Giving Compass' Take:

• Andy Van Kleunen, writing The Hechinger Report, discusses why higher education institutions should understand and value the needs of working families enrolled in college courses. 

• Community colleges which serve a high population of working family members often exclude these individuals from relieving financial aid packages which can severely cut off access to education. How can policy interventions help create more opportunities for "non-traditional students?"

• Read more about non-traditional students are the future of education.


The promise of education in America is a promise of opportunity. A promise that education — especially higher education — can offer a pathway to the middle class and an opportunity to build a successful life for yourself, your children and your grandchildren.

The unfortunate reality, though, is that our higher education system isn’t delivering on that promise of opportunity for far too many families, particularly those who choose to pursue career-focused learning in fields that require less than a four-year degree. A major barrier is a bias against working students in our current federal financial aid system.

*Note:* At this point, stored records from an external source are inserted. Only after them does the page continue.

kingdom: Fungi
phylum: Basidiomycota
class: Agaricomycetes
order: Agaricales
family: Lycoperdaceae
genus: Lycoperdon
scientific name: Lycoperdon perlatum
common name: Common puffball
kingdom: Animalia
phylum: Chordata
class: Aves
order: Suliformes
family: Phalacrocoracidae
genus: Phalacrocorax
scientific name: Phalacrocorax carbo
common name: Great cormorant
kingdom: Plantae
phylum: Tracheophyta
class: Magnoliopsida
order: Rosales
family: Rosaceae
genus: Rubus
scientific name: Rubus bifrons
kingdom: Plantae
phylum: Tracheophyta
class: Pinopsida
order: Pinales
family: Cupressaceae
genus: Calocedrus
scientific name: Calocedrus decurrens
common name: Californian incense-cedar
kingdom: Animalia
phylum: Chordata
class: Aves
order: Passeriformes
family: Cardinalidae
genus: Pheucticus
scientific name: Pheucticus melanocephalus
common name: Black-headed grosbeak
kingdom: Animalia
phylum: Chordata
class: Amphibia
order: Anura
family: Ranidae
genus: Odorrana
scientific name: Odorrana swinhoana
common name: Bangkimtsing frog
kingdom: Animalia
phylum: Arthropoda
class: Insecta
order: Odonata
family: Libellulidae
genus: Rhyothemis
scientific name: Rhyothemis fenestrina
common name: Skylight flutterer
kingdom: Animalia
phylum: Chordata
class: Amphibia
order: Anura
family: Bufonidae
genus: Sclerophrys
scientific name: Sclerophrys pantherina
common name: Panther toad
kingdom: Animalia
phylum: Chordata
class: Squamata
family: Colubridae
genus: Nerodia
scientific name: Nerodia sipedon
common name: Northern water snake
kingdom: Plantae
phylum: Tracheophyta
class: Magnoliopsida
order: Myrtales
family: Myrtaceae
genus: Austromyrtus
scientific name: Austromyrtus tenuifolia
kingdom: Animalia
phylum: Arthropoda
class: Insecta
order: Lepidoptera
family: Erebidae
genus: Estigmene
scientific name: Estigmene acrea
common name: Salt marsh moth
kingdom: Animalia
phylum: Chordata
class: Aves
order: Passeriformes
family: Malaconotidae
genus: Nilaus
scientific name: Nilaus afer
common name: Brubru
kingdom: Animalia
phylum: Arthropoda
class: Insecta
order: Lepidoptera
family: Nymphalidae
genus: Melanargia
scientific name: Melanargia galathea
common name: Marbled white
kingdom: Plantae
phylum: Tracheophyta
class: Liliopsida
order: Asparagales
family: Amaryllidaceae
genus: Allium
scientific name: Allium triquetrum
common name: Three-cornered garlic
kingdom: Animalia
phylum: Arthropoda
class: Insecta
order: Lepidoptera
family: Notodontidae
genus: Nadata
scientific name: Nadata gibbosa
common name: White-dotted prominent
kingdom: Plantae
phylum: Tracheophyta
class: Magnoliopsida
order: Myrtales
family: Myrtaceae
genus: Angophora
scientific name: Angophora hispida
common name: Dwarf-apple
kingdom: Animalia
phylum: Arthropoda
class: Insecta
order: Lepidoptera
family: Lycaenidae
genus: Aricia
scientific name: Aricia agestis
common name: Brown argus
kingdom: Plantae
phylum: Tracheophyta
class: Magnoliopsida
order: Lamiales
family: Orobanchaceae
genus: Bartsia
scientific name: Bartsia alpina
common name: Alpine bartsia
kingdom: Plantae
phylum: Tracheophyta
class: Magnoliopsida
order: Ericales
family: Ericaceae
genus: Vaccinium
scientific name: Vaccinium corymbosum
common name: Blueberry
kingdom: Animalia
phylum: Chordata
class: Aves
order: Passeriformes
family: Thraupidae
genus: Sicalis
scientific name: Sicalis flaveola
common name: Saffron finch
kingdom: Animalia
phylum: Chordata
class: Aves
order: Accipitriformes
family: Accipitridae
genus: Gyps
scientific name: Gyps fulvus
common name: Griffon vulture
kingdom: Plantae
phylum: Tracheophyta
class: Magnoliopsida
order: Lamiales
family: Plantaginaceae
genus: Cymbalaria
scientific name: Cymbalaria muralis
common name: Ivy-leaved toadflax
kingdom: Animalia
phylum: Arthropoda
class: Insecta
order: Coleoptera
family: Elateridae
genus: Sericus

The conventional view of a college student is someone who just graduated from high school, who is on the verge of turning 18 and moving to a college campus to pursue a full-time, four-year degree. Today’s students, however, tend to be older — nearly 7.6 million college students in 2018 were 25 years or older. And of the 12.1 million students enrolled in community colleges in 2015-16, about 900,000 were 40 or older.

Many are parents — more than one in five, with nearly 4 million raising children while in college. The majority are already in the labor market. Sixty-two percent of all community college students attend on a part-time basis, and nearly three-quarters of them are working either full- or part-time.

All of this means that these students are pursuing higher education while balancing work and family obligations for the explicit purpose of climbing the ladder to prosperity in the job market.

If we truly want to fulfill the promise of opportunity in our higher education system, it’s only fair that we extend federal financial aid to working students who choose to pursue skills training, just as we do to “traditional” students seeking four-year college degrees. This idea is supported by 86 percent of Americans.